I’ve got a couple of questions about using the Snowflake loader to load the output of the realtime pipeline via S3 - apologies if these have been answered already elsewhere!

  1. If we’re partitioning the folders by YYYY-MM-DD-HH, is there a risk of a partially processed folder being marked as completed if the snowflake loader run occurs in the whilst the hour’s folder is still being filled

  2. I’ve had a couple of instances where the transformer step has failed (due to an AWS problem), and then the job gets stuck due to new columns already existing. Manually dropping the columns fixes the problem. Is this expected behaviour?

Thanks!

Iain

@ian,

If we’re partitioning the folders by YYYY-MM-DD-HH, is there a risk of a partially processed folder being marked as completed if the snowflake loader run occurs in the whilst the hour’s folder is still being filled

We typically archive the files produced by S3 Loader to a separate “archive” bucket and start transforming the run folders from there.

I’ve had a couple of instances where the transformer step has failed (due to an AWS problem), and then the job gets stuck due to new columns already existing. Manually dropping the columns fixes the problem.
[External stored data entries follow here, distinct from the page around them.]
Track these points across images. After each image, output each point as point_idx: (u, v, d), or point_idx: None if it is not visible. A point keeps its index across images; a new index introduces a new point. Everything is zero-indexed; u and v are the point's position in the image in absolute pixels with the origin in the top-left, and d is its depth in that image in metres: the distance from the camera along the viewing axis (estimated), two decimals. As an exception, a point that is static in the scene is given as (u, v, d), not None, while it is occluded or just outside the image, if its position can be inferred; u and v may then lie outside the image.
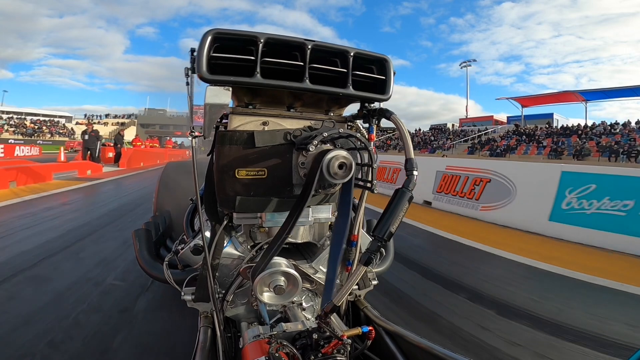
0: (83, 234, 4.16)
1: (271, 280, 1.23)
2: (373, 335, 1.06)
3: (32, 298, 2.45)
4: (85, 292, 2.57)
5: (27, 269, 2.98)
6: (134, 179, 10.89)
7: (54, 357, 1.81)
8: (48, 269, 3.01)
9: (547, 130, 27.89)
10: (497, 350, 2.00)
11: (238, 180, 1.18)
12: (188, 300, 1.38)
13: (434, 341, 1.18)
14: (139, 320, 2.22)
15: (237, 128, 1.22)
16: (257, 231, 1.41)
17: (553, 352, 2.00)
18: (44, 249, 3.52)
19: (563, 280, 3.22)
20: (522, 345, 2.05)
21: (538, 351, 2.00)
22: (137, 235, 1.89)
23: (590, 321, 2.38)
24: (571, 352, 2.02)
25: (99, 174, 11.32)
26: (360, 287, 1.63)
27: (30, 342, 1.90)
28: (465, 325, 2.28)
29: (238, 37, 1.03)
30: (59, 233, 4.13)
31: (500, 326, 2.28)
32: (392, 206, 0.99)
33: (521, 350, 2.00)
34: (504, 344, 2.06)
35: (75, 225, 4.60)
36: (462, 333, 2.19)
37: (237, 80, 1.03)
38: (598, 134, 24.72)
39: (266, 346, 0.98)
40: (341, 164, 1.05)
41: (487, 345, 2.04)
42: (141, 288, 2.69)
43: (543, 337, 2.16)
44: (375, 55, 1.20)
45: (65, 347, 1.90)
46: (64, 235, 4.09)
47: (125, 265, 3.18)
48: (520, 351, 1.99)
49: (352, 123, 1.39)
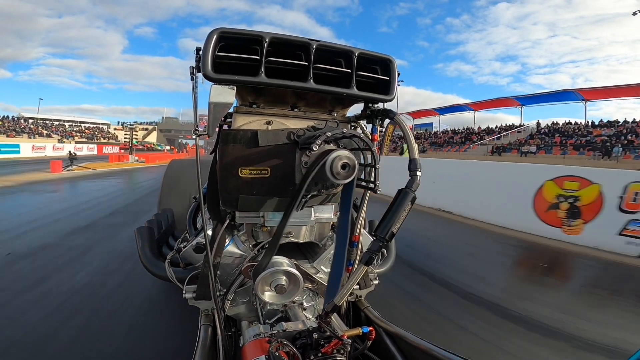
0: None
1: (273, 279, 1.23)
2: (373, 336, 1.06)
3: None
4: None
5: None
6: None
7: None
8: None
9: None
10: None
11: (241, 179, 1.18)
12: (189, 298, 1.39)
13: (435, 342, 1.17)
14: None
15: (241, 127, 1.22)
16: (259, 230, 1.41)
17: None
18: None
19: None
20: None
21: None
22: (140, 233, 1.89)
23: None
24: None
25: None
26: (361, 287, 1.63)
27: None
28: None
29: (243, 36, 1.03)
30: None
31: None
32: (395, 207, 0.99)
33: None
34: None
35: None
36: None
37: (241, 79, 1.03)
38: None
39: (266, 345, 0.98)
40: (344, 164, 1.05)
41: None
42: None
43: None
44: (380, 56, 1.20)
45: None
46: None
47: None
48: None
49: (356, 123, 1.39)
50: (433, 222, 6.15)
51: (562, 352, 2.16)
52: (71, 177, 11.45)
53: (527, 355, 2.09)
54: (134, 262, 3.14)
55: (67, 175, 12.06)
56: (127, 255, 3.53)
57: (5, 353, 1.92)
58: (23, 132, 33.34)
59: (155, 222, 2.26)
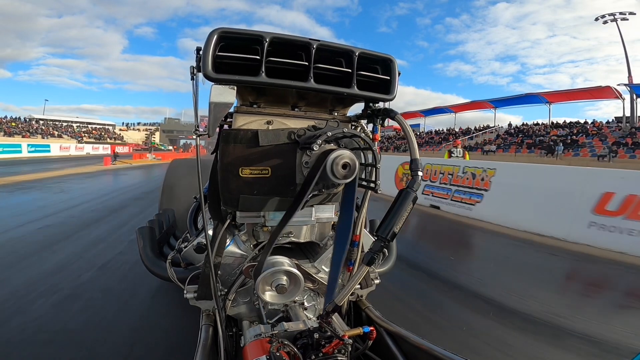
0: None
1: (274, 279, 1.23)
2: (374, 336, 1.06)
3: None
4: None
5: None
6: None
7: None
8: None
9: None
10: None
11: (242, 178, 1.18)
12: (190, 298, 1.39)
13: (436, 343, 1.17)
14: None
15: (242, 127, 1.22)
16: (260, 230, 1.41)
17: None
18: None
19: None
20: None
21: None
22: (141, 233, 1.89)
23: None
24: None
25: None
26: (362, 287, 1.62)
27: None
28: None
29: (244, 36, 1.03)
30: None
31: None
32: (396, 207, 0.99)
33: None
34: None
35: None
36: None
37: (242, 79, 1.03)
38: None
39: (267, 345, 0.98)
40: (345, 163, 1.05)
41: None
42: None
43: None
44: (380, 55, 1.19)
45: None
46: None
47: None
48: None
49: (356, 123, 1.39)
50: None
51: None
52: (121, 168, 16.39)
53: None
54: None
55: (116, 167, 17.00)
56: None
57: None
58: (36, 133, 36.76)
59: (156, 222, 2.26)
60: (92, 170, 13.95)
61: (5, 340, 1.99)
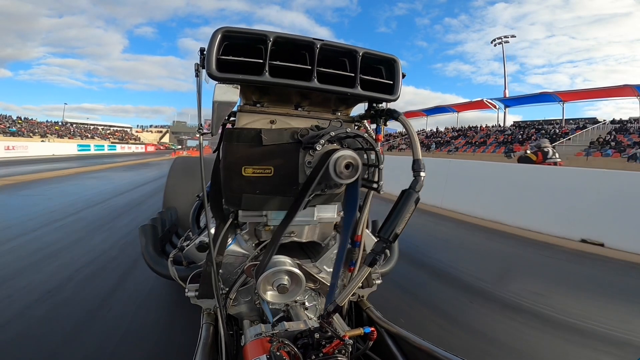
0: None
1: (275, 279, 1.23)
2: (375, 337, 1.05)
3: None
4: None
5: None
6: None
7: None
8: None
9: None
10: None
11: (244, 177, 1.18)
12: (191, 297, 1.39)
13: (437, 344, 1.17)
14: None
15: (245, 126, 1.22)
16: (262, 229, 1.41)
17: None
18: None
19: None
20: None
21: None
22: (143, 230, 1.89)
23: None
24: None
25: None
26: (364, 287, 1.62)
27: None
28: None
29: (247, 35, 1.03)
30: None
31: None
32: (399, 207, 0.98)
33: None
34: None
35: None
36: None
37: (245, 78, 1.03)
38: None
39: (267, 345, 0.98)
40: (348, 163, 1.04)
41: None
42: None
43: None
44: (384, 56, 1.19)
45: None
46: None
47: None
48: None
49: (360, 123, 1.38)
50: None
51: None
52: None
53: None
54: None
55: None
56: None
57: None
58: (75, 135, 44.85)
59: (159, 220, 2.26)
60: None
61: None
Is this expected behaviour?

I believe you are rather referring to Loader, not Transformer. Yes, if that happens you have 2 options: delete the newly created column or amend the manifest table. See Snowflake loader error - column already exists for more details.

1 Like

I believe above message is for @iain, so I’m going to mention him instead. :slight_smile:

2 Likes

Thank you.

We’ve set it up with the s3 loader loading events into the archive bucket as recommended, partitioned by YYYY-MM-DD-HH (i.e. hourly).

Are we still likely to get partially loaded buckets for e.g. run-2020-05-18-16 if the transformer job runs at 16:30 (for example), or does the transformer have a way of detecting if a bucket has changed since the last run?

@ihor do you know if partially loaded buckets are likely to be a problem with the events partitioned by hour as above?